A. Charaeva vs S. Sorribes Tormo — prediction
›Ranking: #118 vs #212 (better ranked)
›Recent form: 2/10 in recent matches
The two rating systems disagree here. Charaeva's ATP-style ranking is clearly better (#118 vs #212), which usually signals more consistent results at tour level. But the Elo model, which weights match quality more heavily, actually favors Sorribes Tormo (1576 vs 1530), suggesting her underlying level has been competitive despite the ranking gap.
This tension is why the calibrated model lands on a thin 52-48 edge for Charaeva rather than a lopsided call. Neither number should be read in isolation — together they point to a genuinely close match on paper, not a mismatch.
This is where Charaeva's advantage is clearest and most concrete: she serves at 60% versus Sorribes Tormo's 54%, a 6-point gap that should let her hold more comfortably. She also returns better, 45% to 43%, meaning she has a mechanism to pressure the opponent's own service games rather than just protect her own.
Holding an edge on both ends of the point is a meaningful structural advantage in a single match, and it is the most data-backed reason to lean toward Charaeva above the coin-flip level implied by the win probability alone.
Recent form tilts toward Charaeva as well. Her last 10 matches show a 5-5 record with a modest one-match losing streak, while Sorribes Tormo is just 3-7 over the same span and is currently on a three-match losing streak. Losing streaks of that length often reflect eroded confidence on routine points, particularly on serve.
Neither player carries quality wins in the data, so this form read is about trajectory rather than proven upside — but the gap between a break-even stretch and a 3-7 slide is not trivial context heading into this match.
Sorribes Tormo arrives with slightly more rest (8 days since her last match versus 6 for Charaeva) and has played fewer matches recently (2 versus 3 in the last 14 days). This is a minor conditioning edge in her favor, though it is unlikely to outweigh the serve and return gaps working against her.

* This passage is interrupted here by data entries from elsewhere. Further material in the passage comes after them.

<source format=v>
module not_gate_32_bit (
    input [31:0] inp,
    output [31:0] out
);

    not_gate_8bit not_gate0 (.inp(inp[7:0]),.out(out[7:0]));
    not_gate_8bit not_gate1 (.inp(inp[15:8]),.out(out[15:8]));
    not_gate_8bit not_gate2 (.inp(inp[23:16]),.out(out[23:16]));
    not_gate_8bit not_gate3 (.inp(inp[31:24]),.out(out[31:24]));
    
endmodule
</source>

Weather conditions are mild and dry (22°C, 43% humidity, 15 km/h wind), with no surface data available to connect them to either player's game style. This factor is essentially neutral for this match.
Being the favorite is not the same as being a value bet. The model gives Charaeva a 52% win probability, but the market prices her considerably higher at an implied 56% (odds of 1.78). That gap produces a -6.6% expected value on backing her at this price — the market is asking for more confidence than the model's factors currently support.

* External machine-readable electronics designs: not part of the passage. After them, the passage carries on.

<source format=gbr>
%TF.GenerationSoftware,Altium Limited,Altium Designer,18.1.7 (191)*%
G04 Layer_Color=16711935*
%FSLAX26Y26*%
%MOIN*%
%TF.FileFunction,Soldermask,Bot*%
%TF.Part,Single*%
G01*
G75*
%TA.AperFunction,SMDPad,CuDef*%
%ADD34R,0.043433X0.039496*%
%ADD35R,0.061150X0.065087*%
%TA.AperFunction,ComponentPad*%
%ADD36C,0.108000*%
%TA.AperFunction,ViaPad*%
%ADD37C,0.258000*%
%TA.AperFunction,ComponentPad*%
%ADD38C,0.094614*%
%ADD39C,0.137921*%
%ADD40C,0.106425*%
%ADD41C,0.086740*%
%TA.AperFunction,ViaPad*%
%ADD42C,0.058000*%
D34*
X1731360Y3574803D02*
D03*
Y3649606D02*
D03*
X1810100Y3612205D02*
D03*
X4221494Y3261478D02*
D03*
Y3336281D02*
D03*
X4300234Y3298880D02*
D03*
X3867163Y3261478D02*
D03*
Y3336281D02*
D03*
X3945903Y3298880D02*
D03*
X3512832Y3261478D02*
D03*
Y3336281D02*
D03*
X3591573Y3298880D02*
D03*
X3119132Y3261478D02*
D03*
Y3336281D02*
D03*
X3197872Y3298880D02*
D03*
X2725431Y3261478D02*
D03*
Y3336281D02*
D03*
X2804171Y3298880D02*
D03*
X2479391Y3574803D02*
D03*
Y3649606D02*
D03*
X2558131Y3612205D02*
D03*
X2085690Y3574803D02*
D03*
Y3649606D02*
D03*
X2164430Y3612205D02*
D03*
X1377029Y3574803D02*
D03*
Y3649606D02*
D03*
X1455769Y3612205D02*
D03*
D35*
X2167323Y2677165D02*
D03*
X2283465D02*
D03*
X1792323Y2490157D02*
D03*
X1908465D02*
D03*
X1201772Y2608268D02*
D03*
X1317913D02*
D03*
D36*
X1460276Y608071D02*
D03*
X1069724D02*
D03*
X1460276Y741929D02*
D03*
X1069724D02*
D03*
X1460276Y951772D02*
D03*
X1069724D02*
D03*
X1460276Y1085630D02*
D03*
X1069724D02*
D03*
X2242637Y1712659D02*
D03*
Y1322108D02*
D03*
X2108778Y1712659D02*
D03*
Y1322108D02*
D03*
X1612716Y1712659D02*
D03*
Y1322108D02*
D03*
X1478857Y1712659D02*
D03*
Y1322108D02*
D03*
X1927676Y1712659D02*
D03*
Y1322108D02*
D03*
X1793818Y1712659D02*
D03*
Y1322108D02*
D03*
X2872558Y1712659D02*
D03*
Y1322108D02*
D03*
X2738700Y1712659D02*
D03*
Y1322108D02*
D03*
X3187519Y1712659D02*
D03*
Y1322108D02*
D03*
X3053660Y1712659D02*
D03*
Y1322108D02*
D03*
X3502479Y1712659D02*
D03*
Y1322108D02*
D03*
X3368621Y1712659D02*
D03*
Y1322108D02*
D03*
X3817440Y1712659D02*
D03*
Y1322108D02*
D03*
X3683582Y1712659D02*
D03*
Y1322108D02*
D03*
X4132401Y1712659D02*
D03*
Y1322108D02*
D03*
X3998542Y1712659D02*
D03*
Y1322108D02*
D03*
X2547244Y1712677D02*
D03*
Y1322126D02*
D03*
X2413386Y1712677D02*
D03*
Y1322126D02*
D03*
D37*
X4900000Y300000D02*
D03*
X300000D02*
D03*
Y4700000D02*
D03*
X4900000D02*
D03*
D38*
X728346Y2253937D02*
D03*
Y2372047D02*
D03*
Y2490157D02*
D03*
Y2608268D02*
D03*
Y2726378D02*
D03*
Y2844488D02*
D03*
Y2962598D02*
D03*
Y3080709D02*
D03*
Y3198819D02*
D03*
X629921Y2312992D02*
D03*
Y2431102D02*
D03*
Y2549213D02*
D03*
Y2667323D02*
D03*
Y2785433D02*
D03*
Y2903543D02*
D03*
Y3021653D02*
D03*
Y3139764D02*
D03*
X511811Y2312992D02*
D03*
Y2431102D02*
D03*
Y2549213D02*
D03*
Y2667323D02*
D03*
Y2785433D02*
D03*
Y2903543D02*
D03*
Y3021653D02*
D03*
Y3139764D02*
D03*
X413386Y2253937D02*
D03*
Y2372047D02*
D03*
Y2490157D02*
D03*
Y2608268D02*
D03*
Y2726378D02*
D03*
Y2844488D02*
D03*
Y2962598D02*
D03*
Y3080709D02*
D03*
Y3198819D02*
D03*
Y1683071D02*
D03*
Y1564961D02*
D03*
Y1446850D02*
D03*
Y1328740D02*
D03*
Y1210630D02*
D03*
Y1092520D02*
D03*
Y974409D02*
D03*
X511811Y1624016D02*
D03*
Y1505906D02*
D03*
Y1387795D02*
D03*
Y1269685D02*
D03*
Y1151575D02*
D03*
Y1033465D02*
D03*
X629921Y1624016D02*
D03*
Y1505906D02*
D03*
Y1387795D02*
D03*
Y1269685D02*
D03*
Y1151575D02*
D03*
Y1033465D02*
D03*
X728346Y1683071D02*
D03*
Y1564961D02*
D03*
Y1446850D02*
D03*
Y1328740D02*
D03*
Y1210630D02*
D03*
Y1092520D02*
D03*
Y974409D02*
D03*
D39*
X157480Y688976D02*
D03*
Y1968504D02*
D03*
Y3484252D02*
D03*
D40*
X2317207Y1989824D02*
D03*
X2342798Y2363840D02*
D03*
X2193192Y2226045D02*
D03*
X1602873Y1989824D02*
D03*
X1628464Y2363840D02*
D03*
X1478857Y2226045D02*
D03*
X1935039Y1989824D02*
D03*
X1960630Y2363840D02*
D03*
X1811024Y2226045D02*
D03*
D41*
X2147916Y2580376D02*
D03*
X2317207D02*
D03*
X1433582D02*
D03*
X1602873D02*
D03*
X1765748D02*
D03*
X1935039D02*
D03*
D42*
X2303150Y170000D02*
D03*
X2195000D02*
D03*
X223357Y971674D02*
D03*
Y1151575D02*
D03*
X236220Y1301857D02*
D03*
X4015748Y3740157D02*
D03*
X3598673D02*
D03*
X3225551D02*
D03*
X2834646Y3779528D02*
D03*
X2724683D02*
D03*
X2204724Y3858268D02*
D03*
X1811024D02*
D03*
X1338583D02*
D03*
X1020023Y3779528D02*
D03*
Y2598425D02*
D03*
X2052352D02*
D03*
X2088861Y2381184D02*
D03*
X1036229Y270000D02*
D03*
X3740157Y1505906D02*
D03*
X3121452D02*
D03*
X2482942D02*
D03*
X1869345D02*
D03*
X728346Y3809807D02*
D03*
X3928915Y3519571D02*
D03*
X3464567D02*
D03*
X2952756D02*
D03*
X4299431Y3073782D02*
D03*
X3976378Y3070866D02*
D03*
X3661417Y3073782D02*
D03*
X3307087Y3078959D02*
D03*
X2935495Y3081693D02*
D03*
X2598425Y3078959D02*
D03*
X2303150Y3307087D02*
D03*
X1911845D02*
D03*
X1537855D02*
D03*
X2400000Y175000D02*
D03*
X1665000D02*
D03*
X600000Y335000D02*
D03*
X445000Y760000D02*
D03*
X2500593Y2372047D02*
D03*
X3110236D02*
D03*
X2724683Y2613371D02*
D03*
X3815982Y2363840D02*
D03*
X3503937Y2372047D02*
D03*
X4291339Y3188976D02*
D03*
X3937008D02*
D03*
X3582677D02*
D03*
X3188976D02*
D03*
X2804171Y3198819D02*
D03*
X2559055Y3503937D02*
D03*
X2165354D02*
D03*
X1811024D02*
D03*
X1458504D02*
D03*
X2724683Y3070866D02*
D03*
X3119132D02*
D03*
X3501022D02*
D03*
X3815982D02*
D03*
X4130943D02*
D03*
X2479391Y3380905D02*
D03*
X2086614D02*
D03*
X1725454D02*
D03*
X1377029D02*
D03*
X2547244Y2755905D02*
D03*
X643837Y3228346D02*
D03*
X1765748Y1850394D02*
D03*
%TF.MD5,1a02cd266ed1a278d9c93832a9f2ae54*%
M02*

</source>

This is a case where the model's edge over the market is small and negative rather than positive. Charaeva may well be the more likely winner given her serve/return and form advantages, but the current price does not represent a favorable risk-reward situation based on this data.
Impact and analysis from real match data (Elo, form, head-to-head, rest, surface vs baseline, weather, altitude). The model ≈ the market on average; the odds already capture almost all the edge. 18+ · gamble responsibly.